Ionospheric effects on synthetic aperture radar imaging

This thesis presents analytical and numerical studies on ionospheric effects on synthetic aperture radar (SAR) imaging at UHF-VHF band.; A homogeneous ionosphere is assumed in the analytical study. The irregularity of the ionosphere is given by the two-parameter spectrum. The SAR image resolution is obtained by computing the 3 dB width of the second order of the ambiguity function. Results indicate a substantial change in azimuthal resolution caused by the ionosphere for a UHF-VHF SAR system. The change of range resolution is negligible. The analysis also indicates that Faraday rotation is significant for a UHF-VHF SAR system.; A numerical model is developed to further evaluate effects of the ionosphere on SAR imaging.
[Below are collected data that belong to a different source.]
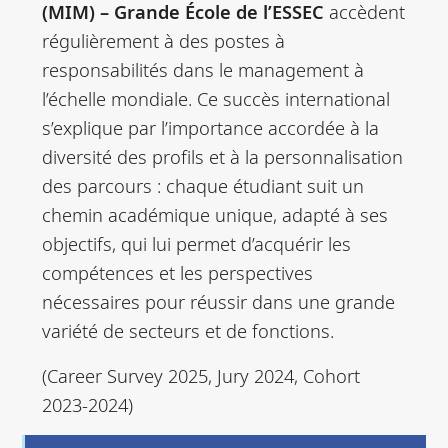
(MIM) – Grande École de l’ESSEC
accèdent
régulièrement à des postes à
responsabilités dans le management à
l’échelle mondiale. Ce succès international
s’explique par l’importance accordée à la
diversité des profils et à la personnalisation
des parcours : chaque étudiant suit un
chemin académique unique, adapté à ses
objectifs, qui lui permet d’acquérir les
compétences et les perspectives
nécessaires pour réussir dans une grande
variété de secteurs et de fonctions.
(Career Survey 2025, Jury 2024, Cohort
2023-2024)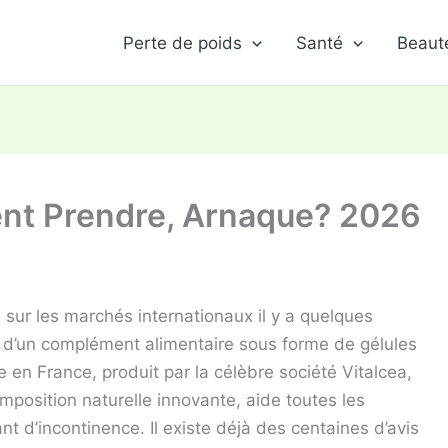
Perte de poids
Santé
Beaut
t Prendre, Arnaque? 2026
é sur les marchés internationaux il y a quelques
it d’un complément alimentaire sous forme de gélules
e en France, produit par la célèbre société Vitalcea,
mposition naturelle innovante, aide toutes les
t d’incontinence. Il existe déjà des centaines d’avis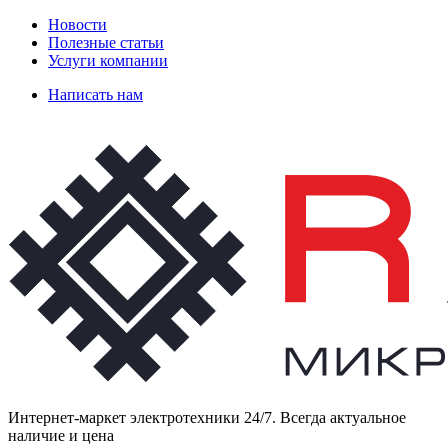
Новости
Полезные статьи
Услуги компании
Написать нам
Интернет-маркет электротехники 24/7. Всегда актуальное
наличие и цена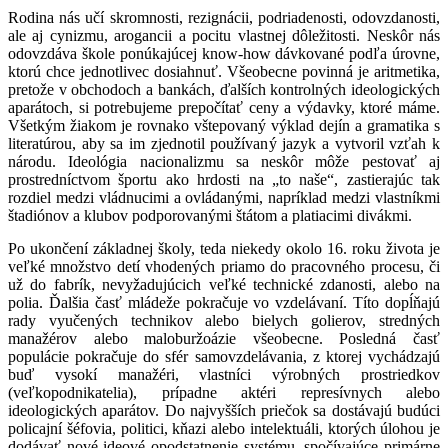
Rodina nás učí skromnosti, rezignácii, podriadenosti, odovzdanosti,
ale aj cynizmu, arogancii a pocitu vlastnej dôležitosti. Neskôr nás
odovzdáva škole ponúkajúcej know-how dávkované podľa úrovne,
ktorú chce jednotlivec dosiahnuť. Všeobecne povinná je aritmetika,
pretože v obchodoch a bankách, ďalších kontrolných ideologických
aparátoch, si potrebujeme prepočítať ceny a výdavky, ktoré máme.
Všetkým žiakom je rovnako vštepovaný výklad dejín a gramatika s
literatúrou, aby sa im zjednotil používaný jazyk a vytvoril vzťah k
národu. Ideológia nacionalizmu sa neskôr môže pestovať aj
prostredníctvom športu ako hrdosti na „to naše“, zastierajúc tak
rozdiel medzi vládnucimi a ovládanými, napríklad medzi vlastníkmi
štadiónov a klubov podporovanými štátom a platiacimi divákmi.
Po ukončení základnej školy, teda niekedy okolo 16. roku života je
veľké množstvo detí vhodených priamo do pracovného procesu, či
už do fabrík, nevyžadujúcich veľké technické zdanosti, alebo na
polia. Ďalšia časť mládeže pokračuje vo vzdelávaní. Títo dopĺňajú
rady vyučených technikov alebo bielych golierov, stredných
manažérov alebo maloburžoázie všeobecne. Posledná časť
populácie pokračuje do sfér samovzdelávania, z ktorej vychádzajú
buď vysokí manažéri, vlastníci výrobných prostriedkov
(veľkopodnikatelia), prípadne aktéri represívnych alebo
ideologických aparátov. Do najvyšších priečok sa dostávajú budúci
policajní šéfovia, politici, kňazi alebo intelektuáli, ktorých úlohou je
dodávať nové ideové opodstatnenie systému, spočívajúce primárne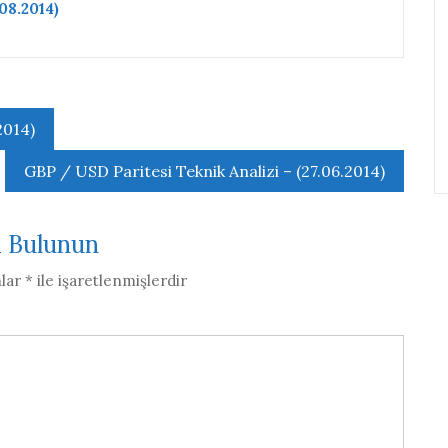
08.2014)
2014)
GBP / USD Paritesi Teknik Analizi – (27.06.2014)
a Bulunun
nlar
*
ile işaretlenmişlerdir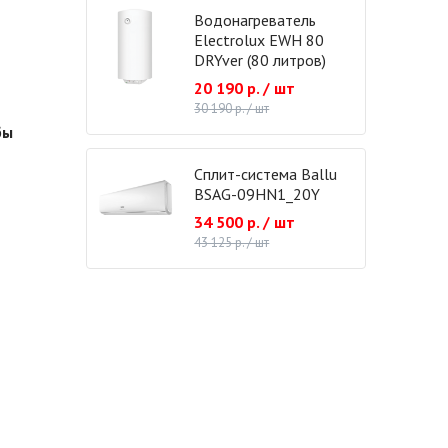
Водонагреватель
Electrolux EWH 80
DRYver (80 литров)
20 190 р. / шт
30 190 р. / шт
бы
Сплит-система Ballu
BSAG-09HN1_20Y
34 500 р. / шт
43 125 р. / шт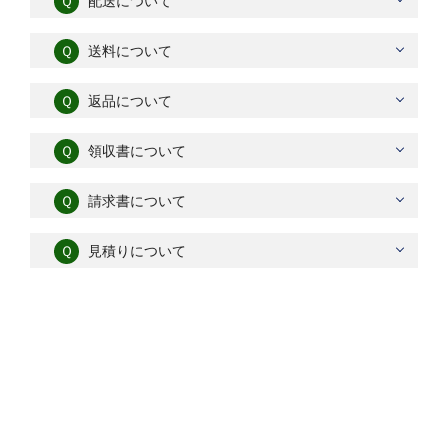
Ｑ
配送について
Ｑ
送料について
Ｑ
返品について
Ｑ
領収書について
Ｑ
請求書について
Ｑ
見積りについて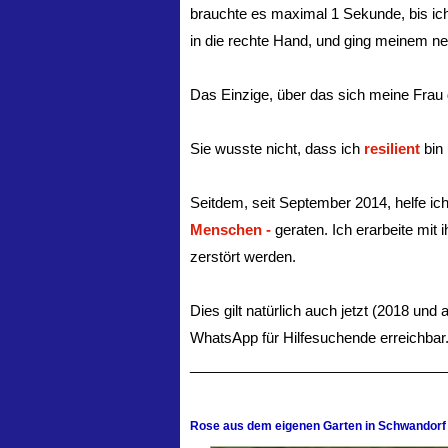
brauchte es maximal 1 Sekunde, bis ich 
in die rechte Hand, und ging meinem n
Das Einzige, über das sich meine Frau 
Sie wusste nicht, dass ich
resilient
bin
Seitdem, seit September 2014, helfe ic
Menschen -
geraten. Ich erarbeite mit i
zerstört werden.
Dies gilt natürlich auch jetzt (2018 un
WhatsApp für Hilfesuchende erreichbar
________________________________
Rose aus dem eigenen Garten in Schwandorf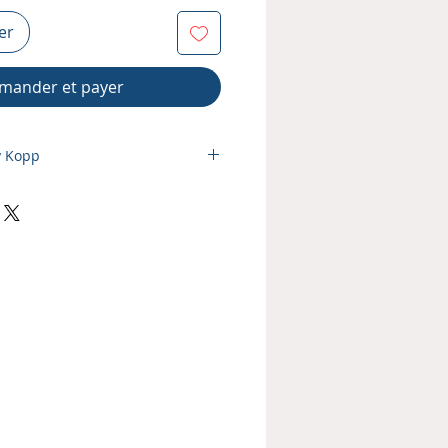
er
ander et payer
y Kopp
LAY)
s
ion internet : oui
nclus : non
PDF : oui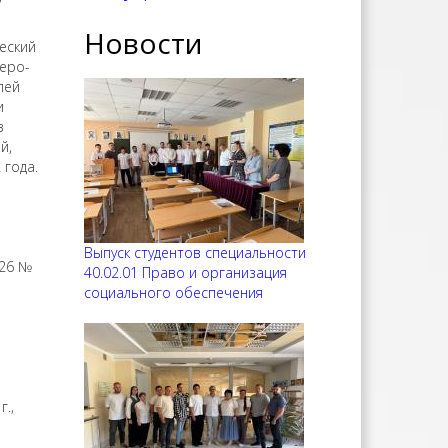
Новости
еский
еро-
лей
и
з
й,
 года.
Выпуск студентов специальности
 26 №
40.02.01 Право и организация
социального обеспечения
.,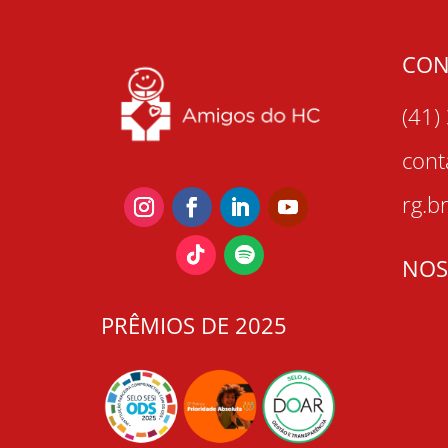
CON
(41)
con
rg.b
NOS
PRÊMIOS DE 2025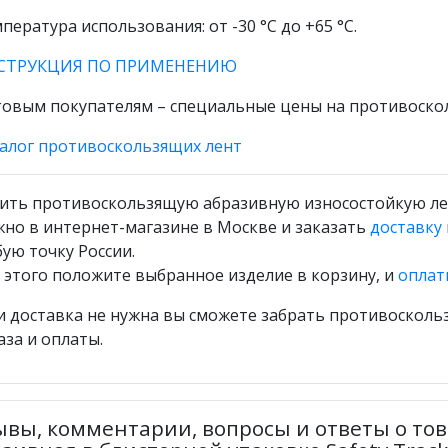
пература использования: от -30 °С до +65 °С.
СТРУКЦИЯ ПО ПРИМЕНЕНИЮ
овым покупателям – специальные цены на противоскол
алог противоскользящих лент
ить противоскользящую абразивную износостойкую лен
но в интернет-магазине в Москве и заказать
доставку
ую точку России.
 этого положите выбранное изделие в корзину, и
оплат
и доставка не нужна вы сможете забрать противоскол
аза и оплаты.
ывы, комментарии, вопросы и ответы о то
The horizontal structure of the ionosphere is described by the 1-D two-parameter spectrum. The Chapman formula is used to generate the vertical profile of the electron density of the ionosphere. Simulation results show good agreement with analytical studies. In addition, simulation results indicate: (1) ray bending causes further image degradation and image shift. The average change of path length is 5.18 wavelength at f = 500 MHz frequency and image shift is 6 m for ionosphere with average Total Electron Content (TEC) and 10% TEC variation. (2) TEC gradient within the SAR aperture leads to substantial image shift in azimuth direction. (3) The SAR image degradation caused by the ionosphere shows strong frequency dependency. 600 MHz to 500 MHz is a transition zone where image resolution degrades dramatically with the decreasing of the SAR operating frequency. The difference is in the order of 102 m. The impact of the ionospheric variations on SAR image resolution decreases to a negligible level for frequencies above 600 MHz. (4) Ionospheric effects are negligible for ionosphere with average TEC and 5% or less variation. (5) The signal dispersion caused by the ionosphere is negligible for SAR operating at 500 MHz with 100 MHz bandwidth.